(Exercise details) Take the lines below from the one with "val frog = realm.createObject(Frog::class.java)" through the one with "This example shows" and print only them, exactly. Don't print the pictures.

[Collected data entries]
BEGIN

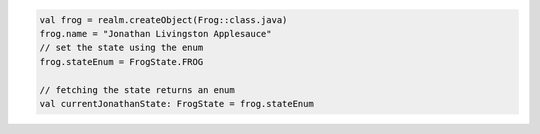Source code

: .. code-block:: kotlin

   val frog = realm.createObject(Frog::class.java)
   frog.name = "Jonathan Livingston Applesauce"
   // set the state using the enum
   frog.stateEnum = FrogState.FROG

   // fetching the state returns an enum
   val currentJonathanState: FrogState = frog.stateEnum
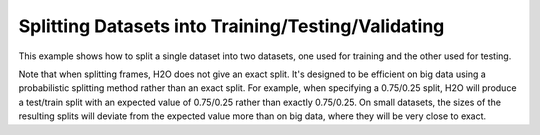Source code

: Splitting Datasets into Training/Testing/Validating 
---------------------------------------------------

This example shows how to split a single dataset into two datasets, one used for training and the other used for testing. 

Note that when splitting frames, H2O does not give an exact split. It's designed to be efficient on big data using a probabilistic splitting method rather than an exact split. For example, when specifying a 0.75/0.25 split, H2O will produce a test/train split with an expected value of 0.75/0.25 rather than exactly 0.75/0.25. On small datasets, the sizes of the resulting splits will deviate from the expected value more than on big data, where they will be very close to exact.

.. tabs::
   .. code-tab:: r R
   
		library(h2o)
		h2o.init()
		
		# Import the prostate dataset
		prostate <- h2o.importFile(path = "http://h2o-public-test-data.s3.amazonaws.com/smalldata/prostate/prostate.csv")
		print(dim(prostate))
		[1] 380   9 
		
		# Split dataset giving the training dataset 75% of the data
		prostate_split <- h2o.splitFrame(data=prostate, ratios=0.75)
		print(dim(prostate_split[[1]]))
		[1] 291   9
		print(dim(prostate_split[[2]]))
		[1] 89  9
		
		# Create a training set from the 1st dataset in the split
		prostate_train <- prostate_split[[1]]
		
		# Create a testing set from the 2nd dataset in the split
		prostate_test <- prostate_split[[2]]
		
		# Generate a GLM model using the training dataset. x represesnts the predictor column, and y represents the target index.
		prostate_glm <- h2o.glm(y = "CAPSULE", 
		                        x = c("AGE", "RACE", "PSA", "DCAPS"), 
		                        training_frame=prostate_train, 
		                        family="binomial", 
		                        nfolds=10, 
		                        alpha=0.5)
		
		# Predict using the GLM model and the testing dataset
		pred = h2o.predict(object=prostate_glm, newdata=prostate_test)
		
		# View a summary of the prediction with a probability of TRUE
		summary(pred$p1, exact_quantiles=TRUE)
		p1
		Min.   :0.1560
		1st Qu.:0.2954
		Median :0.3535
		Mean   :0.4111
		3rd Qu.:0.4369
		Max.   :0.9989 

   .. code-tab:: python

		import h2o
		from h2o.estimators.glm import H2OGeneralizedLinearEstimator
		h2o.init()
		
		# Import the prostate dataset
		prostate = "http://h2o-public-test-data.s3.amazonaws.com/smalldata/prostate/prostate.csv"
		prostate_df = h2o.import_file(path=prostate)
		
		# Split the data into Train/Test/Validation with Train having 70% and test and validation 15% each
		train,test,valid = prostate_df.split_frame(ratios=[.7, .15])
		
		# Generate a GLM model using the training dataset
		glm_classifier = H2OGeneralizedLinearEstimator(family="binomial", nfolds=10, alpha=0.5)
		glm_classifier.train(y="CAPSULE", x=["AGE", "RACE", "PSA", "DCAPS"], training_frame=train)
		
		# Predict using the GLM model and the testing dataset
		predict = glm_classifier.predict(test)
		
		# View a summary of the prediction
		predict.head()
		  predict        p0        p1
		---------  --------  --------
		        1  0.366189  0.633811
		        1  0.351269  0.648731
		        1  0.69012   0.30988
		        0  0.762335  0.237665
		        1  0.680127  0.319873
		        1  0.687736  0.312264
		        1  0.676753  0.323247
		        1  0.685876  0.314124
		        1  0.707027  0.292973
		        0  0.74706   0.25294
		
		[10 rows x 3 columns]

END

(Your response)
   val frog = realm.createObject(Frog::class.java)
   frog.name = "Jonathan Livingston Applesauce"
   // set the state using the enum
   frog.stateEnum = FrogState.FROG

   // fetching the state returns an enum
   val currentJonathanState: FrogState = frog.stateEnum
Source code

: Splitting Datasets into Training/Testing/Validating 
---------------------------------------------------

This example shows how to split a single dataset into two datasets, one used for training and the other used for testing. 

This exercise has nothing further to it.